- **WHAT NEEDS TO BE DONE**
Reproduce the source text of every entry below character for character, with no changes.
=-=-=-=-=
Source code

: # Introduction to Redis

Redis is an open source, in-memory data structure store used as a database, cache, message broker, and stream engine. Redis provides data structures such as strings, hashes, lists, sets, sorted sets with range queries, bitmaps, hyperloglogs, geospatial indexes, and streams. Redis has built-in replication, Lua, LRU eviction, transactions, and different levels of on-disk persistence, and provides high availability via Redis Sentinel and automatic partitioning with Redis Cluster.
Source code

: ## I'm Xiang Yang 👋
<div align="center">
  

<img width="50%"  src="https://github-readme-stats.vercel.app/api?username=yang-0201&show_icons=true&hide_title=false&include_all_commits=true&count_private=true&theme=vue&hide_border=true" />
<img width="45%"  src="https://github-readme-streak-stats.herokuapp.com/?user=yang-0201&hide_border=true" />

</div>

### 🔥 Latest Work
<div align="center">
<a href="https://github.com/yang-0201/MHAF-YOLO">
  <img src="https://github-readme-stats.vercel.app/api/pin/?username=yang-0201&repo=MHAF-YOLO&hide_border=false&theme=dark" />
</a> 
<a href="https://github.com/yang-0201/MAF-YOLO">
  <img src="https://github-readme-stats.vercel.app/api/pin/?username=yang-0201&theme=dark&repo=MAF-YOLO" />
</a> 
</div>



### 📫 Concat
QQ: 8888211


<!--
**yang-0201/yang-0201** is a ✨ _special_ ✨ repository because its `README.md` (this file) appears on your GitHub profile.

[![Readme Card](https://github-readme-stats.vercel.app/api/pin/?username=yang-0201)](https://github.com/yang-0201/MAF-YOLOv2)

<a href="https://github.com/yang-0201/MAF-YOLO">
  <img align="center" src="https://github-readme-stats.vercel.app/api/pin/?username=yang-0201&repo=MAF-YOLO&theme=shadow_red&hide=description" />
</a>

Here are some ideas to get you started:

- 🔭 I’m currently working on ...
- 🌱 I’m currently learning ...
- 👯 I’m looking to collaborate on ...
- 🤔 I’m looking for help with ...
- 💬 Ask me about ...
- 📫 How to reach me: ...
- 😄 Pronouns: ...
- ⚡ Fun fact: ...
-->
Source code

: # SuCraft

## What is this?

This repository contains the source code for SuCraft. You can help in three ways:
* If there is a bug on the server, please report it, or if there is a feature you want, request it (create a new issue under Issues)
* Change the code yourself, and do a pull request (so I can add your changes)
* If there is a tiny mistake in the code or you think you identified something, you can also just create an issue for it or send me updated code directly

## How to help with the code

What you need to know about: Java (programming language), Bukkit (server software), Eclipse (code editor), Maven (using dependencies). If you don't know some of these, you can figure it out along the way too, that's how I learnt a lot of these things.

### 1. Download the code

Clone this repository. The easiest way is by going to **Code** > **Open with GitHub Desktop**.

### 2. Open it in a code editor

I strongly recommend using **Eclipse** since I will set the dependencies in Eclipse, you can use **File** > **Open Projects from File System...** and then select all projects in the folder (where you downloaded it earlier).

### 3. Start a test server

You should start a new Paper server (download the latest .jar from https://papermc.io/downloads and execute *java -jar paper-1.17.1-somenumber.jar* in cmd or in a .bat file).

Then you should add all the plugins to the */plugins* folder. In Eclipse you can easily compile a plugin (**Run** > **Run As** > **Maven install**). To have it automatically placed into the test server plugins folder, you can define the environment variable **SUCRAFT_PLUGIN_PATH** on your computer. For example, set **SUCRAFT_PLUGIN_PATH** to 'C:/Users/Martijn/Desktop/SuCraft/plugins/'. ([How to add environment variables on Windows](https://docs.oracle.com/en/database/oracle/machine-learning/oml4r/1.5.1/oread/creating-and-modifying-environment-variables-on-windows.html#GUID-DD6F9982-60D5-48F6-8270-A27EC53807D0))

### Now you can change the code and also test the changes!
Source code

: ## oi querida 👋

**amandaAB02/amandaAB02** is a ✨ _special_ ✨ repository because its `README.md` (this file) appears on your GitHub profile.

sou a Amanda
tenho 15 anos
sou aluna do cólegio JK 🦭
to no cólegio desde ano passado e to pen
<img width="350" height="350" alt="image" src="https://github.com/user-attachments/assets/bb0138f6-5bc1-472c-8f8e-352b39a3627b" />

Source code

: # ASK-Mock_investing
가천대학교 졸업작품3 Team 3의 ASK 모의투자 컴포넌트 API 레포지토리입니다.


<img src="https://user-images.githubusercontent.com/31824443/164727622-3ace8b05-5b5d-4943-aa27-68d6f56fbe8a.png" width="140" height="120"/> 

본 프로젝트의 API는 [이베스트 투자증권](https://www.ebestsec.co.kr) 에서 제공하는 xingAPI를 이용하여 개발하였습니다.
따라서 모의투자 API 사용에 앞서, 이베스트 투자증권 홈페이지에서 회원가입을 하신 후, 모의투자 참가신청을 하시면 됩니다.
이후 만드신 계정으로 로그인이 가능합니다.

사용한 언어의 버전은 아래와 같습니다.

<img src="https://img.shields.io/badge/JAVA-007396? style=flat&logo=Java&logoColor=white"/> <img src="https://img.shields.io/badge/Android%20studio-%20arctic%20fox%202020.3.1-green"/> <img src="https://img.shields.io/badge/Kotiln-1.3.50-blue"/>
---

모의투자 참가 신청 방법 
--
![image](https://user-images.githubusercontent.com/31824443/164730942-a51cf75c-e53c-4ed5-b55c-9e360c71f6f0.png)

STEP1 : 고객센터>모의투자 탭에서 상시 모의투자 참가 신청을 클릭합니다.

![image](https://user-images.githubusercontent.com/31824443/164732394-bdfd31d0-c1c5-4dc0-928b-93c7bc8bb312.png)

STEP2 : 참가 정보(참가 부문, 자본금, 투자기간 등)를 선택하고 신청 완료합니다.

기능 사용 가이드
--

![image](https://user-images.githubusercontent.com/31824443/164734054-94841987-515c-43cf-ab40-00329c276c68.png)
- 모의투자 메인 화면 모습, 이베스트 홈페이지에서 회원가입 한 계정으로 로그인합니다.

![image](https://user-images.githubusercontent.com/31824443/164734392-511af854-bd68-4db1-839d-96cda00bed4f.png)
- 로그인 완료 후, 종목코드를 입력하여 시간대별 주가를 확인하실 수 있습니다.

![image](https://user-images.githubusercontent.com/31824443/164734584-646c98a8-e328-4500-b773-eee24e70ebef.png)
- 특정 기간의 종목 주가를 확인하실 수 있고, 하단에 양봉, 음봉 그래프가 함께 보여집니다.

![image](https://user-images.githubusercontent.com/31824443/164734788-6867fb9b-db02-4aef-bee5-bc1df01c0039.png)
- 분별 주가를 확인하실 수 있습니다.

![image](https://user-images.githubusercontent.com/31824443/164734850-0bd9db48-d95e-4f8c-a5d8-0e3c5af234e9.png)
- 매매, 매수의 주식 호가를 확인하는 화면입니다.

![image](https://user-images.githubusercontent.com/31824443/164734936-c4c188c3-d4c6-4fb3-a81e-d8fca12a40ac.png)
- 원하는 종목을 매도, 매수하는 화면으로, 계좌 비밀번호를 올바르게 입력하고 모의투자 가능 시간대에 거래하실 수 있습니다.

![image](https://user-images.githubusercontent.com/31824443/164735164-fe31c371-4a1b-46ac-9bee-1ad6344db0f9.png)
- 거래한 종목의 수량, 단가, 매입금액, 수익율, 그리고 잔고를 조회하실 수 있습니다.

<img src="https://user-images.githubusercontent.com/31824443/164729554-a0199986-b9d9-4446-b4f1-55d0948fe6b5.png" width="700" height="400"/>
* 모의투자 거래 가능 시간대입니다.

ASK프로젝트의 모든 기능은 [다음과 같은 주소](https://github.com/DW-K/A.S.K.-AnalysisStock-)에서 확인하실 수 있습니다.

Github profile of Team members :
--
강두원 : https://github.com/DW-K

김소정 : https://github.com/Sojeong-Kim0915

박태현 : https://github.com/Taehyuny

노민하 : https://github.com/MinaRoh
=-=-=-=-=
- **TASK RESULT**
Source code

: # Introduction to Redis

Redis is an open source, in-memory data structure store used as a database, cache, message broker, and stream engine. Redis provides data structures such as strings, hashes, lists, sets, sorted sets with range queries, bitmaps, hyperloglogs, geospatial indexes, and streams. Redis has built-in replication, Lua, LRU eviction, transactions, and different levels of on-disk persistence, and provides high availability via Redis Sentinel and automatic partitioning with Redis Cluster.
Source code

: ## I'm Xiang Yang 👋
<div align="center">
  

<img width="50%"  src="https://github-readme-stats.vercel.app/api?username=yang-0201&show_icons=true&hide_title=false&include_all_commits=true&count_private=true&theme=vue&hide_border=true" />
<img width="45%"  src="https://github-readme-streak-stats.herokuapp.com/?user=yang-0201&hide_border=true" />

</div>

### 🔥 Latest Work
<div align="center">
<a href="https://github.com/yang-0201/MHAF-YOLO">
  <img src="https://github-readme-stats.vercel.app/api/pin/?username=yang-0201&repo=MHAF-YOLO&hide_border=false&theme=dark" />
</a> 
<a href="https://github.com/yang-0201/MAF-YOLO">
  <img src="https://github-readme-stats.vercel.app/api/pin/?username=yang-0201&theme=dark&repo=MAF-YOLO" />
</a> 
</div>



### 📫 Concat
QQ: 8888211


<!--
**yang-0201/yang-0201** is a ✨ _special_ ✨ repository because its `README.md` (this file) appears on your GitHub profile.

[![Readme Card](https://github-readme-stats.vercel.app/api/pin/?username=yang-0201)](https://github.com/yang-0201/MAF-YOLOv2)

<a href="https://github.com/yang-0201/MAF-YOLO">
  <img align="center" src="https://github-readme-stats.vercel.app/api/pin/?username=yang-0201&repo=MAF-YOLO&theme=shadow_red&hide=description" />
</a>

Here are some ideas to get you started:

- 🔭 I’m currently working on ...
- 🌱 I’m currently learning ...
- 👯 I’m looking to collaborate on ...
- 🤔 I’m looking for help with ...
- 💬 Ask me about ...
- 📫 How to reach me: ...
- 😄 Pronouns: ...
- ⚡ Fun fact: ...
-->
Source code

: # SuCraft

## What is this?

This repository contains the source code for SuCraft. You can help in three ways:
* If there is a bug on the server, please report it, or if there is a feature you want, request it (create a new issue under Issues)
* Change the code yourself, and do a pull request (so I can add your changes)
* If there is a tiny mistake in the code or you think you identified something, you can also just create an issue for it or send me updated code directly

## How to help with the code

What you need to know about: Java (programming language), Bukkit (server software), Eclipse (code editor), Maven (using dependencies). If you don't know some of these, you can figure it out along the way too, that's how I learnt a lot of these things.

### 1. Download the code

Clone this repository. The easiest way is by going to **Code** > **Open with GitHub Desktop**.

### 2. Open it in a code editor

I strongly recommend using **Eclipse** since I will set the dependencies in Eclipse, you can use **File** > **Open Projects from File System...** and then select all projects in the folder (where you downloaded it earlier).

### 3. Start a test server

You should start a new Paper server (download the latest .jar from https://papermc.io/downloads and execute *java -jar paper-1.17.1-somenumber.jar* in cmd or in a .bat file).

Then you should add all the plugins to the */plugins* folder. In Eclipse you can easily compile a plugin (**Run** > **Run As** > **Maven install**). To have it automatically placed into the test server plugins folder, you can define the environment variable **SUCRAFT_PLUGIN_PATH** on your computer. For example, set **SUCRAFT_PLUGIN_PATH** to 'C:/Users/Martijn/Desktop/SuCraft/plugins/'. ([How to add environment variables on Windows](https://docs.oracle.com/en/database/oracle/machine-learning/oml4r/1.5.1/oread/creating-and-modifying-environment-variables-on-windows.html#GUID-DD6F9982-60D5-48F6-8270-A27EC53807D0))

### Now you can change the code and also test the changes!
Source code

: ## oi querida 👋

**amandaAB02/amandaAB02** is a ✨ _special_ ✨ repository because its `README.md` (this file) appears on your GitHub profile.

sou a Amanda
tenho 15 anos
sou aluna do cólegio JK 🦭
to no cólegio desde ano passado e to pen
<img width="350" height="350" alt="image" src="https://github.com/user-attachments/assets/bb0138f6-5bc1-472c-8f8e-352b39a3627b" />

Source code

: # ASK-Mock_investing
가천대학교 졸업작품3 Team 3의 ASK 모의투자 컴포넌트 API 레포지토리입니다.


<img src="https://user-images.githubusercontent.com/31824443/164727622-3ace8b05-5b5d-4943-aa27-68d6f56fbe8a.png" width="140" height="120"/> 

본 프로젝트의 API는 [이베스트 투자증권](https://www.ebestsec.co.kr) 에서 제공하는 xingAPI를 이용하여 개발하였습니다.
따라서 모의투자 API 사용에 앞서, 이베스트 투자증권 홈페이지에서 회원가입을 하신 후, 모의투자 참가신청을 하시면 됩니다.
이후 만드신 계정으로 로그인이 가능합니다.

사용한 언어의 버전은 아래와 같습니다.

<img src="https://img.shields.io/badge/JAVA-007396? style=flat&logo=Java&logoColor=white"/> <img src="https://img.shields.io/badge/Android%20studio-%20arctic%20fox%202020.3.1-green"/> <img src="https://img.shields.io/badge/Kotiln-1.3.50-blue"/>
---

모의투자 참가 신청 방법 
--
![image](https://user-images.githubusercontent.com/31824443/164730942-a51cf75c-e53c-4ed5-b55c-9e360c71f6f0.png)

STEP1 : 고객센터>모의투자 탭에서 상시 모의투자 참가 신청을 클릭합니다.

![image](https://user-images.githubusercontent.com/31824443/164732394-bdfd31d0-c1c5-4dc0-928b-93c7bc8bb312.png)

STEP2 : 참가 정보(참가 부문, 자본금, 투자기간 등)를 선택하고 신청 완료합니다.

기능 사용 가이드
--

![image](https://user-images.githubusercontent.com/31824443/164734054-94841987-515c-43cf-ab40-00329c276c68.png)
- 모의투자 메인 화면 모습, 이베스트 홈페이지에서 회원가입 한 계정으로 로그인합니다.

![image](https://user-images.githubusercontent.com/31824443/164734392-511af854-bd68-4db1-839d-96cda00bed4f.png)
- 로그인 완료 후, 종목코드를 입력하여 시간대별 주가를 확인하실 수 있습니다.

![image](https://user-images.githubusercontent.com/31824443/164734584-646c98a8-e328-4500-b773-eee24e70ebef.png)
- 특정 기간의 종목 주가를 확인하실 수 있고, 하단에 양봉, 음봉 그래프가 함께 보여집니다.

![image](https://user-images.githubusercontent.com/31824443/164734788-6867fb9b-db02-4aef-bee5-bc1df01c0039.png)
- 분별 주가를 확인하실 수 있습니다.

![image](https://user-images.githubusercontent.com/31824443/164734850-0bd9db48-d95e-4f8c-a5d8-0e3c5af234e9.png)
- 매매, 매수의 주식 호가를 확인하는 화면입니다.

![image](https://user-images.githubusercontent.com/31824443/164734936-c4c188c3-d4c6-4fb3-a81e-d8fca12a40ac.png)
- 원하는 종목을 매도, 매수하는 화면으로, 계좌 비밀번호를 올바르게 입력하고 모의투자 가능 시간대에 거래하실 수 있습니다.

![image](https://user-images.githubusercontent.com/31824443/164735164-fe31c371-4a1b-46ac-9bee-1ad6344db0f9.png)
- 거래한 종목의 수량, 단가, 매입금액, 수익율, 그리고 잔고를 조회하실 수 있습니다.

<img src="https://user-images.githubusercontent.com/31824443/164729554-a0199986-b9d9-4446-b4f1-55d0948fe6b5.png" width="700" height="400"/>
* 모의투자 거래 가능 시간대입니다.

ASK프로젝트의 모든 기능은 [다음과 같은 주소](https://github.com/DW-K/A.S.K.-AnalysisStock-)에서 확인하실 수 있습니다.

Github profile of Team members :
--
강두원 : https://github.com/DW-K

김소정 : https://github.com/Sojeong-Kim0915

박태현 : https://github.com/Taehyuny

노민하 : https://github.com/MinaRoh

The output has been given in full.